This year, the ETI used an updated framework reflecting emerging shifts in the global energy landscape. This edition also evaluated countries’ “transition momentum” for the first time to highlight the urgency of consistent progress on timely and effective transition.
Enabled by increasing volumes of clean energy investments, improving regulatory frameworks, technological innovations and urgency to address the climate crisis, some long-term trends of global energy transition are positive. Over the past decade, 95% of countries have improved their total ETI score, with improvements more pronounced for countries that consume a large amount of energy.
1. Global average ETI scores increased by 10% since 2014, but showed only marginal growth in the past three years.
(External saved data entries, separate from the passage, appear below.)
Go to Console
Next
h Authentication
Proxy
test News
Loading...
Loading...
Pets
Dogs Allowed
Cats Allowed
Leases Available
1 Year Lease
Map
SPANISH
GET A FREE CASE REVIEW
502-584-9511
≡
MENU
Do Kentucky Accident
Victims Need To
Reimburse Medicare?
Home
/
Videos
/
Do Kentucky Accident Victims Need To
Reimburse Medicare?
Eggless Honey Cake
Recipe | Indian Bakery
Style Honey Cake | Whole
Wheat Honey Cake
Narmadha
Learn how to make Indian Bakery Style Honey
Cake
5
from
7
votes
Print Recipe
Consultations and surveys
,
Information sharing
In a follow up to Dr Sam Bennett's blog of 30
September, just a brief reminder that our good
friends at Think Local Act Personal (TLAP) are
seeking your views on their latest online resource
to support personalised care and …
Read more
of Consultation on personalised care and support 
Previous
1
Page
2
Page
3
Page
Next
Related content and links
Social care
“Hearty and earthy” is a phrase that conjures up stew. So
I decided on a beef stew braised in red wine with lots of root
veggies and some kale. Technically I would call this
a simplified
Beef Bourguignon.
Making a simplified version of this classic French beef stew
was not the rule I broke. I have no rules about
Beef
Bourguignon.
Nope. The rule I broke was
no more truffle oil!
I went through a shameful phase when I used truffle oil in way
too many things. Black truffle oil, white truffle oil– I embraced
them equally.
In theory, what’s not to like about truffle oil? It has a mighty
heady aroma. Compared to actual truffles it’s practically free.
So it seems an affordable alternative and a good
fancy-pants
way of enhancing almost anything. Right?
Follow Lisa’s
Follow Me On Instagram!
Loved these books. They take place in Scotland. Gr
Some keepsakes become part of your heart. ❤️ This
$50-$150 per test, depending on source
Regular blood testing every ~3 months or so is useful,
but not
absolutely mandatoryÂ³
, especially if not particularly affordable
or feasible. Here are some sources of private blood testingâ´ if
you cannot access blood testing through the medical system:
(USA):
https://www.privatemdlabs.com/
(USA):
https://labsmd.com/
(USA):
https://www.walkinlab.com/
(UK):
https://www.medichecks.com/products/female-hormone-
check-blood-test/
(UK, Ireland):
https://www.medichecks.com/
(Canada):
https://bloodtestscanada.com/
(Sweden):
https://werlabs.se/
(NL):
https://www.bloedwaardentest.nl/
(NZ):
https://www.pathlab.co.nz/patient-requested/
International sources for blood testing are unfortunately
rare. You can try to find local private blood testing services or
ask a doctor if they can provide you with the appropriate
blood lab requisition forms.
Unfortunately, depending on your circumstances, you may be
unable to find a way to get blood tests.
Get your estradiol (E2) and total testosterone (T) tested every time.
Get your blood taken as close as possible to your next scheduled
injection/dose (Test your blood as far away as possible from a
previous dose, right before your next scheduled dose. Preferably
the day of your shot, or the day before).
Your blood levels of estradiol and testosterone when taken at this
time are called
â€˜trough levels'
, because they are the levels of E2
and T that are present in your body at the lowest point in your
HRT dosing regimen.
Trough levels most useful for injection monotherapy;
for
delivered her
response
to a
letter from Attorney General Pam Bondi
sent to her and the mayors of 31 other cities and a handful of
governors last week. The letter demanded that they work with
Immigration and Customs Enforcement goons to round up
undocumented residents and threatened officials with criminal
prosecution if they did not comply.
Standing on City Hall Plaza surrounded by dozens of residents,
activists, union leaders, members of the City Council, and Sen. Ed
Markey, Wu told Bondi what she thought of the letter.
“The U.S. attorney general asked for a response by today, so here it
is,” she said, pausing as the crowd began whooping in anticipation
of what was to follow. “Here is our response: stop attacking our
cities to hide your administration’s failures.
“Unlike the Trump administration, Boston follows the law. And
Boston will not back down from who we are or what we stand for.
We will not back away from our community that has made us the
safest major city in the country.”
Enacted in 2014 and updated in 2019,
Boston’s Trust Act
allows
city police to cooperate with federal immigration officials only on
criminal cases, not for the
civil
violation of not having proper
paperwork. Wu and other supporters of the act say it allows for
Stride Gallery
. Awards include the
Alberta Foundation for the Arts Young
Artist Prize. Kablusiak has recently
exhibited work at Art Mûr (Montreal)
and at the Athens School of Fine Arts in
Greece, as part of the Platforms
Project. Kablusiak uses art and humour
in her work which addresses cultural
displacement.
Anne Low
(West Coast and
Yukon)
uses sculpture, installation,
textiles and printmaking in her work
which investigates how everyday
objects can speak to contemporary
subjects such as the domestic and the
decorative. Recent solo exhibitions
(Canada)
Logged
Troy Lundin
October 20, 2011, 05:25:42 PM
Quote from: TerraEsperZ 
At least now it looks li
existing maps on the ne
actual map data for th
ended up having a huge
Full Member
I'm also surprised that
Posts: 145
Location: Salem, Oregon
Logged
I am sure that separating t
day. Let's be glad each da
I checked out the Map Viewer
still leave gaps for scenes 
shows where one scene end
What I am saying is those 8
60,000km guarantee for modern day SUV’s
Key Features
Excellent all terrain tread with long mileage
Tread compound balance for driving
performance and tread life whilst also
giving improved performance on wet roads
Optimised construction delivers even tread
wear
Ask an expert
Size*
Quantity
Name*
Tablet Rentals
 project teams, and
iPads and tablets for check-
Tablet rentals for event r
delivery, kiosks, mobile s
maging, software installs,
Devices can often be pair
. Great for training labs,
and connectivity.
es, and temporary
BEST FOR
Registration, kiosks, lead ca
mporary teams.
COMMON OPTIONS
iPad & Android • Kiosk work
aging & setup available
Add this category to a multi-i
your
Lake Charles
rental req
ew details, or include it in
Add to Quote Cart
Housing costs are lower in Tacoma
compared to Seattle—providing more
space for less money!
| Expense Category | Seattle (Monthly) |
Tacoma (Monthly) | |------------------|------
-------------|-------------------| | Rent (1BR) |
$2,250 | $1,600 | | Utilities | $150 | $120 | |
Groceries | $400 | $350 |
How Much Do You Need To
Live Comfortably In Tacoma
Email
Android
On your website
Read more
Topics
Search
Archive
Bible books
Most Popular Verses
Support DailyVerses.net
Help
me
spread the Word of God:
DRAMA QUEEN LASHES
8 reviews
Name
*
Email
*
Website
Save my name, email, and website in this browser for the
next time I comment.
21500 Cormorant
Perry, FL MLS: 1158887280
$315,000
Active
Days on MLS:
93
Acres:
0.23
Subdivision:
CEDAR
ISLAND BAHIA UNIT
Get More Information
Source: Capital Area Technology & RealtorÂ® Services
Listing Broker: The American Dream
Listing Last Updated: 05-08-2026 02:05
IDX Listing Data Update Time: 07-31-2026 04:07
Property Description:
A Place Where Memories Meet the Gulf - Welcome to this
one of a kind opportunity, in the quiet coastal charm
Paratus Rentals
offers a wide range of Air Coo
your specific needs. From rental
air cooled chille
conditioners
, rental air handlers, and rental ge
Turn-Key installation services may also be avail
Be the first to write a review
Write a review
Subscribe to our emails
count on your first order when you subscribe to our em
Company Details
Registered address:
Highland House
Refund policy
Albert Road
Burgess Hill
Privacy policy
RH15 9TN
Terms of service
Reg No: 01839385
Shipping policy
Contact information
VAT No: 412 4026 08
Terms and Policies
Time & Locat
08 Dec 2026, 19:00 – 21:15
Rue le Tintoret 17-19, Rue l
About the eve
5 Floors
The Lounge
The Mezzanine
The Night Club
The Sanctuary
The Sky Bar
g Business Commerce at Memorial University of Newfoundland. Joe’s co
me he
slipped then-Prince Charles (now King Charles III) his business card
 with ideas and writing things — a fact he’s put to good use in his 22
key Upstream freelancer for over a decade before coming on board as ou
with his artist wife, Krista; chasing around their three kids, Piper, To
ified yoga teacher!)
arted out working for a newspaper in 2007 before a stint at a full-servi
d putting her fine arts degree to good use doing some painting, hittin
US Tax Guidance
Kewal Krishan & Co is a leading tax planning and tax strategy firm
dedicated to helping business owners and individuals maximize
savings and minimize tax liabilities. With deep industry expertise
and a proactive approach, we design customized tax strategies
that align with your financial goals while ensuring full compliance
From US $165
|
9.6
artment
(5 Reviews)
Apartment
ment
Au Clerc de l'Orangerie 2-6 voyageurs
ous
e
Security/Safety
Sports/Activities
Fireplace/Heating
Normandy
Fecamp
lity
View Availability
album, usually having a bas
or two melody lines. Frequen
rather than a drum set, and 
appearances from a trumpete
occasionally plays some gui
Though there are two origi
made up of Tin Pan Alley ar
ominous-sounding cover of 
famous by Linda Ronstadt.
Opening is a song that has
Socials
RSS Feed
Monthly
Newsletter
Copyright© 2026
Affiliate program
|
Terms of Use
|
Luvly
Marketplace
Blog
2. Only 18% of countries in 2023 have balanced the imperatives of the energy triangle
3. Equity was compromised as the transition centered on secure and sustainable
4. The top 10 countries account for only 2% of global CO2 emissions from fuel combustion and 4% of total energy supply
5. Only 41 countries have made steady progress in the past decade
Of the 120 countries, 113 have made progress over the last decade but only 55 have improved their scores by more than 10 percentage points.
- Sweden leads the global rankings, followed by Denmark and Norway.
- Among the world’s 10 largest economies, only France features in the top 10.
- The top 10 account for 2% of energy-related CO2 emissions, 4% of total energy supply and 2% of the global population.
- Notably, large emerging centers of demand, such as China, India and Indonesia, have seen strong improvements.
Achieving our long-term energy transition goals requires sustained momentum, even in the face of near-term macroeconomic and geopolitical disruptions. Only two major economies, India and Singapore, are showing sustained momentum on building energy equity, sustainability and security. The rest of the world’s energy transition momentum is insufficient. And with ETI scores plateauing, the window of opportunity to resolve this is closing.
The lack of consistent and balanced progress highlights the challenge many countries face while navigating the energy transition. In response, countries need to assess their own transition readiness—and then plan to resolve them (or have a roadmap to resolution) before the decade is over.
Policies and partnerships will be at the core of shaping a balanced energy transition but only if managed effectively, by encouraging investments in clean energy, promoting innovation, encouraging energy efficiency and ensuring that the transition benefits all segments of society.